Après avoir forcé, à coup de cajoleries et de promesses venteuses, les gouvernements à investir dans l'aventure ratée du Musée Juste pour rire, Gilbert Rozon vient d'accoucher d'une autre idée pour sauver Montréal: en faire la cité du «fun», où les bars ne fermeraient qu'à 6 h du matin.

On dit le maire Tremblay réceptif à cette idée, mais cela ne veut pas dire grand-chose. A-t-on déjà vu M. Tremblay ne pas être réceptif à une idée? Cet homme ne sait pas dire non, c'est son grand problème (et le problème de sa ville par ricochet).

Bien sûr, il y a des endroits où les bars ouvrent toute la nuit. Mais faut-il vraiment prendre Atlantic City pour modèle? La plupart des métropoles qui ont de la classe trouvent autre chose pour attirer les touristes que de les faire boire jusqu'à 6 h du matin. À Paris, les bars ferment autour de 2 h; à New York, métropole pourtant fort libérale, et même à Las Vegas, à 4 h. En Grande-Bretagne, patrie du «binge drinking», les pubs ferment quand bon leur semble... non pas au nom du plaisir, mais pour limiter les nuisances produites par des masses de clients ivres morts se retrouvant tous en même temps dans la rue.
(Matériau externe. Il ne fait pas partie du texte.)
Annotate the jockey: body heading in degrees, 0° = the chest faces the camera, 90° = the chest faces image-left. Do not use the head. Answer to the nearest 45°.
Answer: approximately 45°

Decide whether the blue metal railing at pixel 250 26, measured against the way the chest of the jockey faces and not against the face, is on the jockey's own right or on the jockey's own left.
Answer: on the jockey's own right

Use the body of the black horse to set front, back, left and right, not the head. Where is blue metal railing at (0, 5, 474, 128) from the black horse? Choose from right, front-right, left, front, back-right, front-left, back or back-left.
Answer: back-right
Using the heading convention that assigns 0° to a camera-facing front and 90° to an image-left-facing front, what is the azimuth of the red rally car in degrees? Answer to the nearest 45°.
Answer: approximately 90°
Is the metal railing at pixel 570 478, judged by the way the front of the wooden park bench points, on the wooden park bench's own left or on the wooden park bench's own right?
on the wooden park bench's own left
Si l'on en croit M. Rozon, qui a présidé une commission sur la revitalisation du tourisme au Québec, Montréal devrait se donner comme «marque» (the brand!) d'être la cité du plaisir - «The Fun City». Un petit Las Vegas North. Et tant pis pour les musées, le cinéma, la musique, le design, la mode, la gastronomie, tout ce qui, au contraire de la bière, rehausserait le cachet culturel de Montréal.
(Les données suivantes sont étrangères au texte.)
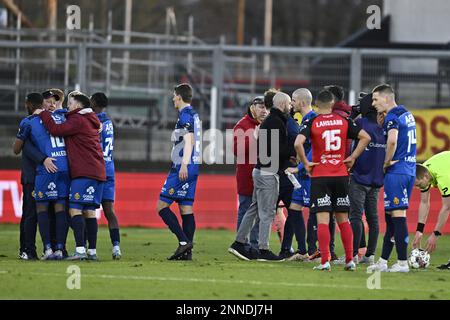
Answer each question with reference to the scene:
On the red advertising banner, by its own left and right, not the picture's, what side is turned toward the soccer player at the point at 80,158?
front

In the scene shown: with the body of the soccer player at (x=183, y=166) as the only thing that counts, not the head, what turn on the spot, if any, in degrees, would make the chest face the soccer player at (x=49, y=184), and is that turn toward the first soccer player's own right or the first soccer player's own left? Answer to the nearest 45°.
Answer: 0° — they already face them

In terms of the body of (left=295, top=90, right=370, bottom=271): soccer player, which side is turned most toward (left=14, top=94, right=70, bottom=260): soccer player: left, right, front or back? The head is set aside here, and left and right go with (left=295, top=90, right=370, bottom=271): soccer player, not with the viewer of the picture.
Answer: left

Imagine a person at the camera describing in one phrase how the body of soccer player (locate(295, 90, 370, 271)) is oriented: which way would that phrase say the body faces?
away from the camera

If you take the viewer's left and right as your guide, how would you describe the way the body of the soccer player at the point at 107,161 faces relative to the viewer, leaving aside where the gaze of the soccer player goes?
facing away from the viewer and to the left of the viewer

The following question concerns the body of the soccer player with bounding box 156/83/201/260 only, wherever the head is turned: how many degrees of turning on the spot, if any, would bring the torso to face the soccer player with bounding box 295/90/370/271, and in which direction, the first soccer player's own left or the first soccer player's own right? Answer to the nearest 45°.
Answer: approximately 135° to the first soccer player's own left

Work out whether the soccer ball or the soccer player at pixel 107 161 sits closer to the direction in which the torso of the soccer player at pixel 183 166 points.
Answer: the soccer player

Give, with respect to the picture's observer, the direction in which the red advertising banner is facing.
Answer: facing the viewer

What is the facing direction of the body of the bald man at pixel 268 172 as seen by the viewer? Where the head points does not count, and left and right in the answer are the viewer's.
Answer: facing to the right of the viewer

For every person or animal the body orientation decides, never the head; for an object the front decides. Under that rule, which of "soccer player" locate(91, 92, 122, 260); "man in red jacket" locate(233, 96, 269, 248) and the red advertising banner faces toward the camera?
the red advertising banner

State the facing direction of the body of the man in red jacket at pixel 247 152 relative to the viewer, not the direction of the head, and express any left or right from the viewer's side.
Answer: facing to the right of the viewer

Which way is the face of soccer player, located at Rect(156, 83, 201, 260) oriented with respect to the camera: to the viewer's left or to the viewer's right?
to the viewer's left

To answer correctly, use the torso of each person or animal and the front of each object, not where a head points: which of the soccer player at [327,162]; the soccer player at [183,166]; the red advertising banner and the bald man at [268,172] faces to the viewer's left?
the soccer player at [183,166]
Demandons-nous plutôt si le touriste alléché par l'idée de boire toute la nuit est vraiment le genre de touristes que l'on veut attirer à Montréal.

Comme l'écrivait récemment Henry Aubin, le chroniqueur municipal de la Gazette, cette politique ferait l'affaire des propriétaires de bars et du gouvernement : plus de profits et plus de taxes, sans parler des vendeurs de drogues dont les bars sont le principal marché. Elle permettrait l'étalement de la sortie des bars - toujours une affaire bruyante, surtout en fin de semaine. Mais là s'arrête la liste des bénéfices.

Le prolongement des heures d'ouverture des bars accroîtrait la consommation d'alcool et de drogues, c'est l'évidence même. De plus en plus de gens ivres ou drogués prendraient le volant à l'heure où «les gens qui se couchent tôt» sont sur la route pour aller au travail.

Le quadrilatère du «fun» proposé par Rozon est énorme, il va des rues Papineau à Guy, et des rues Sherbrooke à René-Lévesque. Il comprend notamment trois universités et plusieurs cégeps et écoles professionnelles, donc des milliers d'étudiants qui, à leur âge, ont assez d'énergie pour rester debout toute la nuit. Est-ce une bonne idée que de leur offrir sur un plateau d'argent la «chance» de s'enivrer plus longtemps et d'acheter davantage de drogues?

Le quadrilatère ciblé par Rozon est de plus en plus résidentiel, car on y construit nombre d'immeubles de condos - ce qui est une excellente chose car le centre-ville doit être densifié. Va pour le Village gai, mais ce n'est pas en y multipliant les beuveries qu'on attirera des couples et des familles dans le centre de Montréal. Les habitants du centre-ville tolèrent très bien l'agitation nocturne, qui fait une partie du charme d'une zone métropolitaine, mais il doit y avoir une limite, et celle de 3 h fait très bien l'affaire.